In her address, Tighe emphasized the importance of experiential learning at McMaster, whether through co-ops or hands-on experience, and gave an update on equity and inclusion initiatives spanning over multiple faculties, including McMaster’s new Indigenous Studies department. She also announced McMaster’s new Digital Learning Strategy, to be launched on May 8.
Tighe provided a snapshot of the year, highlighting some key statistics about McMaster’s performance. According to Tighe, 42,000 students accessed the health and wellness centre, the Pulse saw an average of 4,500 daily check-ins, the average admission grade was 91.9 per cent out of 36,000 students and McMaster was placed thirteenth on the Forbes Canada’s Best Employers List.
In addition to this, Tighe spoke to strategies for growing the frozen enrolment rate and recruiting international students. She also spoke about how these strategies have contributed to the post-pandemic consolidated budget.
“McMaster is one of the very few institutions in this province that is healthy financially . . . but we are facing pressures . . . pandemic closures, rising expenses, including utilities and other operating costs, hyperinflation, and certainly government deficits are all impacting bottom lines,” said Tighe.
Near the end of the address, a group of approximately 10 protesters interrupted Tighe by standing up and reading their open letter, in protest of current graduate student funding.
The open letter, which is addressed to the McMaster University Graduate Council, has three key demands regarding graduate student funding: extending the funding floor to all full-time graduate students at McMaster, raising the funding floor to $24,000 after tuition and indexing the funding floor to inflation.

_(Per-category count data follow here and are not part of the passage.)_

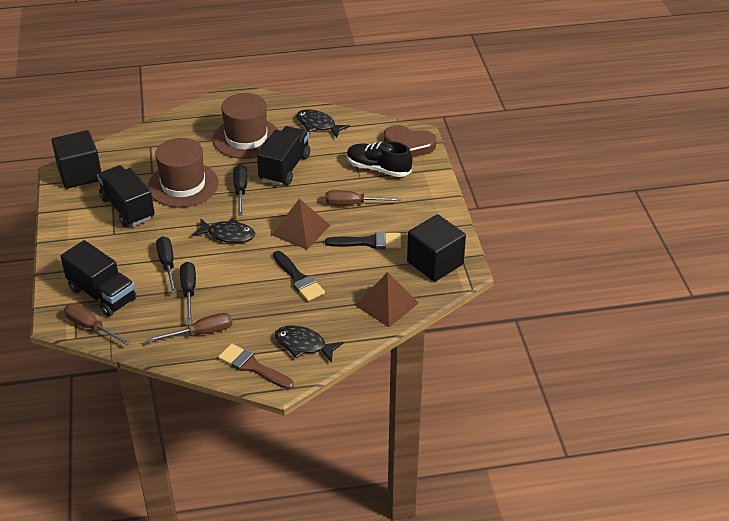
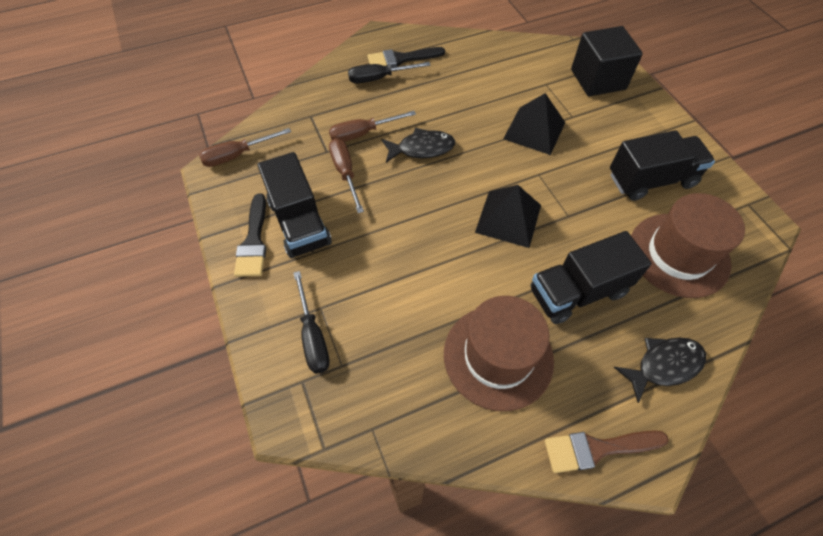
black cube: 2 -> 1
black fish: 3 -> 2
black pyramid: 0 -> 2
black screwdriver: 3 -> 2
black shoe: 1 -> 0
brown heart: 1 -> 0
brown pyramid: 2 -> 0

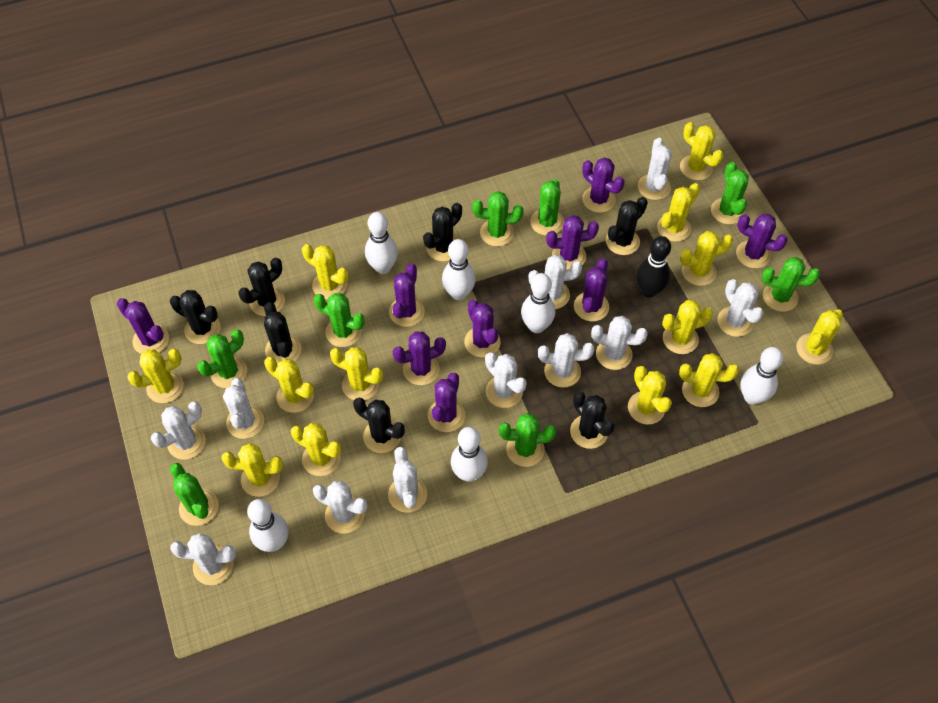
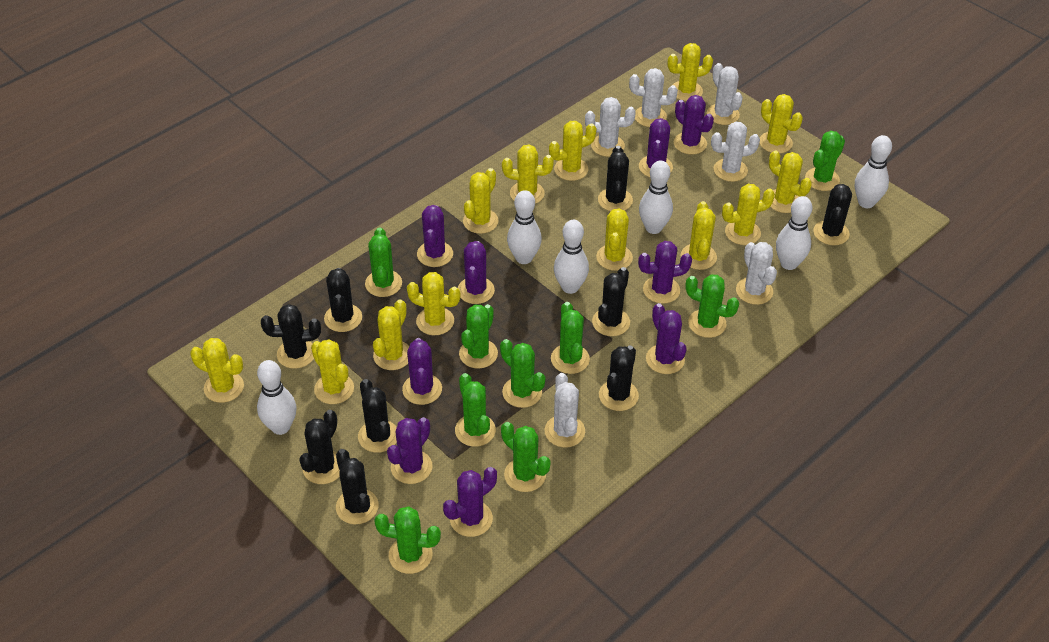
black bowling pin: 1 -> 0
black cactus: 7 -> 9
green cactus: 8 -> 9
white cactus: 11 -> 6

The open letter also discusses current cost of living in Hamilton, citing a January 2022 report.
“The average cost of a one-bedroom apartment in Hamilton was $1,559 per month as of January 2022, which means the minimum funding floor of $13,500 per year barely covers the cost of just 8 months of housing,” said the open letter.
At the time of publication, the letter has 548 signatures from individuals and support from a number of local organizations, including the Hamilton Centre for Civic Inclusion, the Disability Justice Network, CUPE 3906 and others.

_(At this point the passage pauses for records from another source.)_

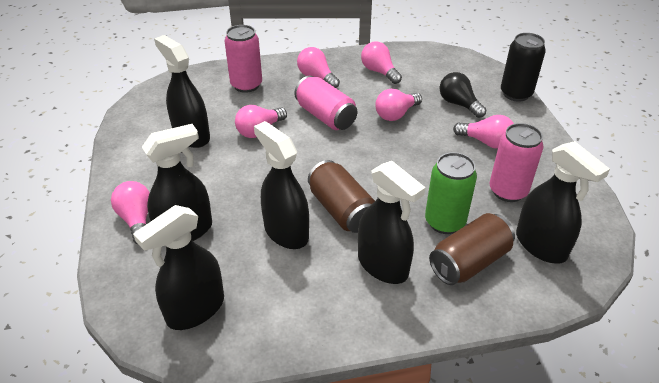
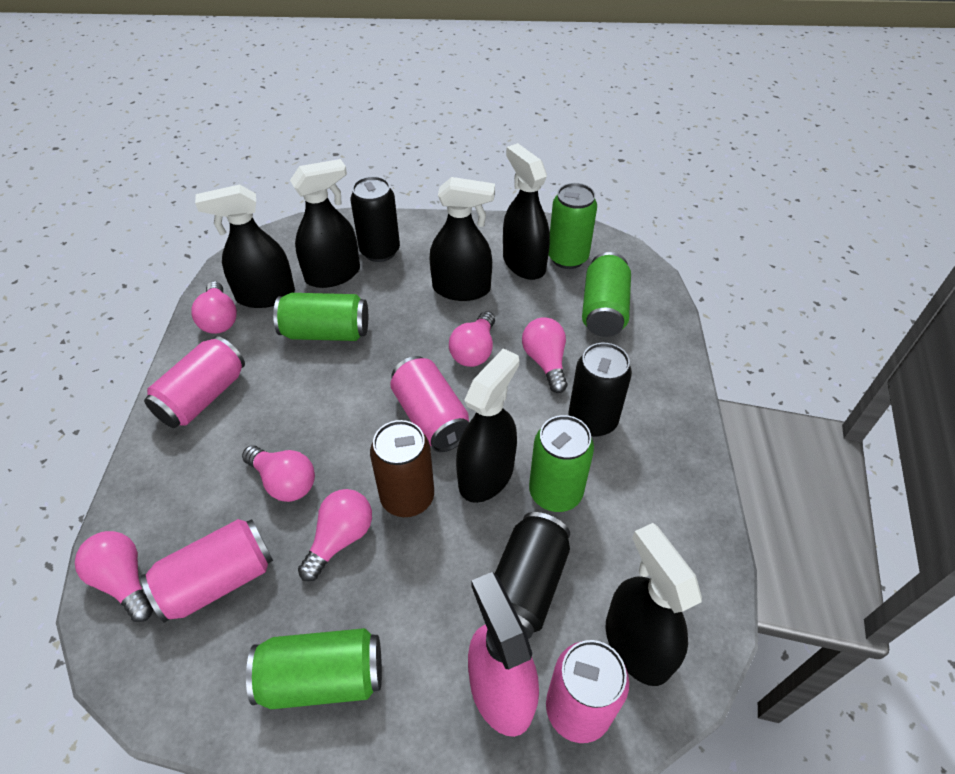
black can: 1 -> 3
black light bulb: 1 -> 0
brown can: 2 -> 1
green can: 1 -> 5
pink can: 3 -> 4
pink spray bottle: 0 -> 1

At the beginning of her address, Tighe had announced the Graduate Funding Task Force, a new initiative that aims to collect data on graduate student income and offer short- and long-term solutions to combat affordability issues for McMaster’s graduate students.
The protesters acknowledged this task force and said it was not enough to make up for their funding concerns.

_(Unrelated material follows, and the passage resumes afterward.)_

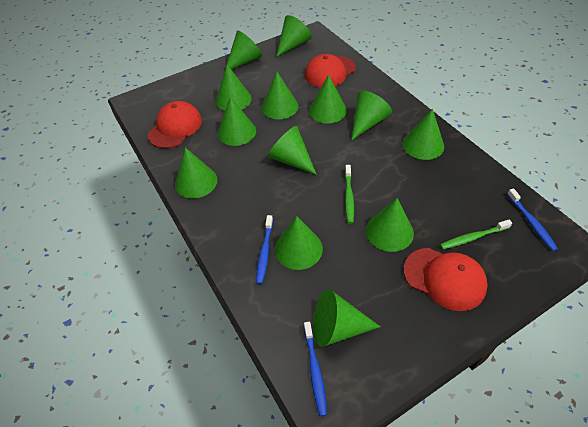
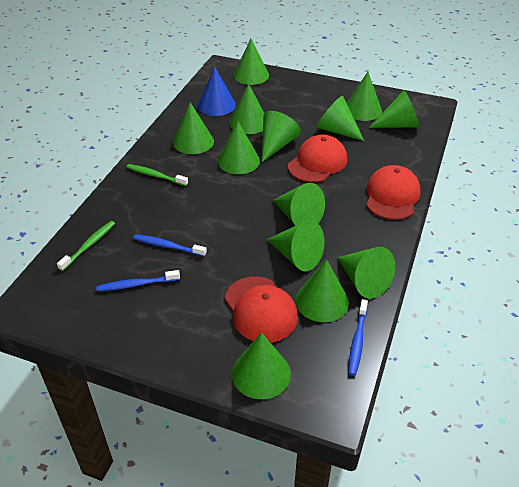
blue cone: 0 -> 1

During the protest, the moderator asked the protesters to sit down, saying they would be asked to leave. The event finally ended when Tighe came to speak to the moderator onstage, stating that the event would not continue. By 3:30 p.m. almost all attendees had exited L.R. Wilson concert hall.
The planned Q&A session did not take place, due to the premature ending of the event.
The address was open to all students and staff, as long as attendees had pre-ordered their free tickets. . If any students or staff were unable to attend, a recording of the address will be available on McMaster’s Youtube Channel.